Written task:
Transcribe everything from "Though there are" down to "destroy non-western cultures." in the passage on the Indic school of thought below.

━━━━━ Extract to read ━━━━━

Otherwise we are not really human beings but only automatons.
_______________
Part II.1
The Need for a New Indic School of Thought
___________
What is the Indic school of thought, one might ask? Does it exist at
all? It is not at all something new or unknown. It is the great spiritual,
philosophical, scientific, artistic and cultural traditions of the
subcontinent that are among the largest and oldest in the world. The Indic
school of thought is an emphasis on dharma, karma, pluralism and
synthesis, on Yoga sadhana and moksha. It reflects a dharmic worldview,
in which all aspects of human and cosmic life are integrated in a vision of
the conscious and sacred nature of all existence. The Indic school of
thought is not only the tradition of ancient sages from the Vedas and
Upanishads to Buddhist and Yoga traditions but also modern teachers
like Sri Aurobindo and Swami Vivekananda. It is not only the vast
literature of Sanskrit but also that of the many regional languages and
dialects of the subcontinent, most of which have older literary traditions
than the languages of Europe, including English.
The Indic school itself can be highly critical of the western school.
For example, when asked what he thought about western civilization,
Mahatma Gandhi replied, “It would be a good idea.” What he meant was
that from the standpoint of the spiritual traditions of India, western
civilization with its materialism, aggression and dogmatism was not
highly evolved. Sri Aurobindo, who himself wrote excellent English
poetry, similarly highlighted the limitations of western civilization and
especially the decline of its culture in the twentieth century commercial
age.
‘Secular Missionaries’
The West sets forth its values (meaning its political and economic
system) as universal and then tries to police them throughout the world,
rewarding countries that emulate the West and punishing those who go
their own way. It tries to control any debate on cultural ethics or right and
wrong in the world under slogans of democracy and human rights. Yet,
revealing the commercial nature of western civilization, this assertion of
human rights is mainly used to intimidate weak nations and conveniently
ignored relative to stronger or wealthier nations like China or Saudi
Arabia.
Though there are many genuinely idealist groups that use the
protection of human rights and saving the Earth to promote peace and
reduce exploitation in the world, many other groups use the cover of
human rights to interfere with, if not destroy non-western cultures.
Organizations operating under the cover of human rights are among the
most alienating influences in traditional cultures today. They function
like 'secular missionaries', ignoring victims of terrorism like the Hindus,
while defending the 'rights' of terrorist organizations against security
forces that are forced to take action against them.
In spite of its claim to represent human rights, the West is the main
seller of weapons of mass destruction and profits from terrorism and civil
strife throughout the world, which it often ignores, if not promotes. The
global arms business is one of the largest for western economies
including the United States, France and Great Britain. Most of the
terrorist groups operating in Afghanistan—the main terrorist state in the
world today—including the notorious Osama Bin Laden, were originally
trained by the CIA. Without there having already been a decade or more
of US patronage there would probably be no such Afghani state today.

━━━━━ Records provided ━━━━━

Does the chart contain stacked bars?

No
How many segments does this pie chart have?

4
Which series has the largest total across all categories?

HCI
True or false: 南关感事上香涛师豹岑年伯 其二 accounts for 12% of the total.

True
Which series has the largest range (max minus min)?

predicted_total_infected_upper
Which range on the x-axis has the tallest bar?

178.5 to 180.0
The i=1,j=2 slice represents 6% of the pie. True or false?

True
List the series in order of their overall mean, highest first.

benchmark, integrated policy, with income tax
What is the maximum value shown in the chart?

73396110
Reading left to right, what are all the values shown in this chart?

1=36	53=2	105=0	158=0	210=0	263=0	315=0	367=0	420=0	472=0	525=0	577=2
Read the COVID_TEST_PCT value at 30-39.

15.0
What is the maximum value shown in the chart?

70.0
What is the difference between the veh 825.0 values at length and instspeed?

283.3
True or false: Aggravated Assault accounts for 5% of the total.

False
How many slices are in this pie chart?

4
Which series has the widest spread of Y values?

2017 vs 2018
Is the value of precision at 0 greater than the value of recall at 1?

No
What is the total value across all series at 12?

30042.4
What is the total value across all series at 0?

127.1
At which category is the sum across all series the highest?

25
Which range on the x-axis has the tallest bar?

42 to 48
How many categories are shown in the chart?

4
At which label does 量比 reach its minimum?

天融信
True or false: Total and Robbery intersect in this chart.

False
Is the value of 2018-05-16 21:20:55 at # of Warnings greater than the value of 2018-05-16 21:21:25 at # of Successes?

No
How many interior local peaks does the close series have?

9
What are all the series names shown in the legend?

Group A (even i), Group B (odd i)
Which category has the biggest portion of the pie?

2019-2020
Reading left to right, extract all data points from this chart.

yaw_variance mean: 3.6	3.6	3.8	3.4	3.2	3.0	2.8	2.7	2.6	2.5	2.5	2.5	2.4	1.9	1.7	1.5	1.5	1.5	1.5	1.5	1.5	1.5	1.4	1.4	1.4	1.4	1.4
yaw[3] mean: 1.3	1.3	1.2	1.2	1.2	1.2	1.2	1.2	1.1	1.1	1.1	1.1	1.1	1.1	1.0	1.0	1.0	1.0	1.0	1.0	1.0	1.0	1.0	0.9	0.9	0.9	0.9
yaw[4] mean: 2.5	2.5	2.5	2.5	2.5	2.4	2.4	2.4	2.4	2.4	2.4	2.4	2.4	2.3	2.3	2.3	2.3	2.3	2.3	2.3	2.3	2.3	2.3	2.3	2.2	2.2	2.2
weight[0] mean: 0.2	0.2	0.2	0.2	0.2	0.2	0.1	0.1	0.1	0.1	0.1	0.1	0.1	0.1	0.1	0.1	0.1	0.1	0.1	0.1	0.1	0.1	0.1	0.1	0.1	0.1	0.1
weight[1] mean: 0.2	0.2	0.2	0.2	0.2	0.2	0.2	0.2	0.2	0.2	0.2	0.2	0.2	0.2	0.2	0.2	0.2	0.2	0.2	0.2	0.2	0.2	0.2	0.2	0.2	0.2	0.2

━━━━━

Output below:
Though there are many genuinely idealist groups that use the
protection of human rights and saving the Earth to promote peace and
reduce exploitation in the world, many other groups use the cover of
human rights to interfere with, if not destroy non-western cultures.